******************
Defining new types
******************

When developing complex programs, you only seldom have to to with ``int``\ s or
``double``\ s directly. Most of the time you will work with objects that
correspond to real-world (or virtual-world) objects like persons, credit cards,
bank accounts, players, monsters, books, dates and so on. Dealing with these by
explicitly juggling with C++'s built-in types quickly becomes cumbersome and
error-prone.

For example, assume we are developing a game in which two player can move across
the screen and has a certain amount of points. To represent this player in our
program we could use two ``int``\s for the x and y-coordinate of the position
and another one for the points:

.. literalinclude:: ex/user-types/player-notypes.cpp

This code suffers from several problems:

  * The player variables are not explicitly separated from each other or other
    unrelated variables.
  * The variables are are ordinary ``int``\ s. E.g. nothing would prevent you
    from accidentally writing nonsensical statements like::

      // Oops, wrong order!
      draw_player(player_a_points, player_a_x, player_a_y);

      // Oops, players mixed!
      draw_player(player_a_x, player_a_y, player_b_points);

      // More nonsense:
      next_round(player_a_points);
      draw_player(player_b_x, player_b_y, game_round);

  * Adding a new data component to a player involves changing all places where
    a player was used.


Simple compound types: ``struct``
=================================

By using the ``struct`` construct and the ``.`` (dot) operator, we can improve
our program as follows:

.. literalinclude:: ex/user-types/player-struct.cpp
  :linenos:

First, we define the ``Player`` structure in line 3 ‒ 6. It starts with the
keyword ``struct`` followed by a name. Then come, inside curly braces ``{}`` the
data members of the ``struct``: these are just explicitly typed variable
definitions, like with local variables. After the closing curly brace follows a
semicolon ``;`` (contrary to functions, where this is neither required nor
allowed).

This structure is its own type. It can be used quite similarly to built-in types
like ``int``: It can e.g. be used as function parameter type (line 8) or for
local variables (line 24). However, since it is a distinct type, you cannot
assign a ``Player`` variable to an ``int`` variable or vice versa, solving the
second of the aforementioned problems. To use variables of the type ``Player``
the program above uses the following operations on the whole ``struct Player``
object:

  * Initialize all members to zero by using ``= {}`` (``bool``\s would become
    ``false``; see line 24).
  * Assign players to each other (happens implicitly when passing the player by
    value to ``draw_player``; see lines 8 and 27, 28 and 32).

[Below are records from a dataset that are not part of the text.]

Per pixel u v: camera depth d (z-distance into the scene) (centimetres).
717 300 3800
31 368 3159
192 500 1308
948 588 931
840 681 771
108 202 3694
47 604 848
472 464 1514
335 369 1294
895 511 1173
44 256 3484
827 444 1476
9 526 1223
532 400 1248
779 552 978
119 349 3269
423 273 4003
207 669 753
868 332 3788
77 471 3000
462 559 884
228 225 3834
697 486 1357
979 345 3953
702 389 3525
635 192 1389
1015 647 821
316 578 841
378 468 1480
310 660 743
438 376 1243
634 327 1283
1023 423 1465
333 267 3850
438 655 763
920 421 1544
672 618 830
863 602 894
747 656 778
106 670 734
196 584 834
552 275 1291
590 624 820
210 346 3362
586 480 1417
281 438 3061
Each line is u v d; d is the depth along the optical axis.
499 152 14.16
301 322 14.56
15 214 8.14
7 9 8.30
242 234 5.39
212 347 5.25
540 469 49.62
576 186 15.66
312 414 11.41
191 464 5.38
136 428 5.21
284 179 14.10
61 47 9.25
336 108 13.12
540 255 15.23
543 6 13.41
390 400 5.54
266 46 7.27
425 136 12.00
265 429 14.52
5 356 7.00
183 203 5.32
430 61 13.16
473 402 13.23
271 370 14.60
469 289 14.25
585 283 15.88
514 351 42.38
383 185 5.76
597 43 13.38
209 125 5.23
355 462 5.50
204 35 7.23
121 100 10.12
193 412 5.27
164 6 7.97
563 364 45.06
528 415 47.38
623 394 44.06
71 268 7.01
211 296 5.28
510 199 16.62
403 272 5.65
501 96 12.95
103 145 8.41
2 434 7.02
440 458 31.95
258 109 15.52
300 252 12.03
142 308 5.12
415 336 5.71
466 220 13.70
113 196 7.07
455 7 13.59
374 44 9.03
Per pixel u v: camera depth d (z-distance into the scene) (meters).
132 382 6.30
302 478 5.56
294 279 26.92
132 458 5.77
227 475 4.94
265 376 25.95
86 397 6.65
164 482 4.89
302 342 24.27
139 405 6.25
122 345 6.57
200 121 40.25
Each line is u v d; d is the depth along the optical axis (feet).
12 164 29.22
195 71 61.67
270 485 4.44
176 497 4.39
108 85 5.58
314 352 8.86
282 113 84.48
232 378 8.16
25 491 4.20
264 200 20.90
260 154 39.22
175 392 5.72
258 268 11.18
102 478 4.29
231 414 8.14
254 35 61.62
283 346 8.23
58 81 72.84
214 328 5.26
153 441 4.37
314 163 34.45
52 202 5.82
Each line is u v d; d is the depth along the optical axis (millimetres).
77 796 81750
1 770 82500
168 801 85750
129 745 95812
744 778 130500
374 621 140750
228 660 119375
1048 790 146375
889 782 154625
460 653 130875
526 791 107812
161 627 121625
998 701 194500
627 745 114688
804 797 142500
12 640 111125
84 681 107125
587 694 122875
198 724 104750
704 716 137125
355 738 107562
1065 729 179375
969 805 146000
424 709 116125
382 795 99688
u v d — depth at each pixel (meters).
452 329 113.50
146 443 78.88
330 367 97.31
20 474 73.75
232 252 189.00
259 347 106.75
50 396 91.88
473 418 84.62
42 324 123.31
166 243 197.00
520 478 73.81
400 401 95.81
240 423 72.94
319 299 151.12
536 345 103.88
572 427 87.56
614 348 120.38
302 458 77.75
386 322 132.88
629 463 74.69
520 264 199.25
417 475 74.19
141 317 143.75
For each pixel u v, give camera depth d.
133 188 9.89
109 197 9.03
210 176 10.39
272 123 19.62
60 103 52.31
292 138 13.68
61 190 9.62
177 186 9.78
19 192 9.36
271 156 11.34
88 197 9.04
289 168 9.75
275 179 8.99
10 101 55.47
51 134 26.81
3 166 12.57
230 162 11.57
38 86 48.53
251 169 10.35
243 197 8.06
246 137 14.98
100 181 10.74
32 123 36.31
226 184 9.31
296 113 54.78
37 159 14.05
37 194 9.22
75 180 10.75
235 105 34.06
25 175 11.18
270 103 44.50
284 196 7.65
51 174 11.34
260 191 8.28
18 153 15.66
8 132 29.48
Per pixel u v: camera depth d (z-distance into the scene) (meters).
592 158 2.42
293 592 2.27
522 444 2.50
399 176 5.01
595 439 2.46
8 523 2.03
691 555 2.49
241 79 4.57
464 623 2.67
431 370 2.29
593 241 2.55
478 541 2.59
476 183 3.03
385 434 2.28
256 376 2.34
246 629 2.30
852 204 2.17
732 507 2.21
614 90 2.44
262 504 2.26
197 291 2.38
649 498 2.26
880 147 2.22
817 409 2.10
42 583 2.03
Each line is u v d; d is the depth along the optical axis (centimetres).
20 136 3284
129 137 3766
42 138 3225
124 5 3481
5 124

However, in the end a ``struct`` only consists of its data members, and hence
the most important operation of a ``struct`` object is accessing its members.
This is done with the ``.`` (dot) operator in lines 11, 12 and 31 of the above
program. An member access expression like ``player.x`` can be used like a normal
variable: both reading the data member (e.g. writing it to ``std::cout`` or
saving it into an ``int`` variable) and writing to it (i.e. assigning to it
using ``=`` or using a compound assignment operator like ``+=``) is possible: it
yields an *lvalue*. As a consequence of being an lvalue you can also bind this
to a reference like::

  Player player = {};
  int& rx = player.x;
  rx = 3; // Now player.x is also 3.
  player.x = 42; // Now rx is also 42.

Note that the two ``Player`` variables are of course independent of each other,
just like the ``int`` variables were in the initial program. This means that
changing data members of one player will not change the other player.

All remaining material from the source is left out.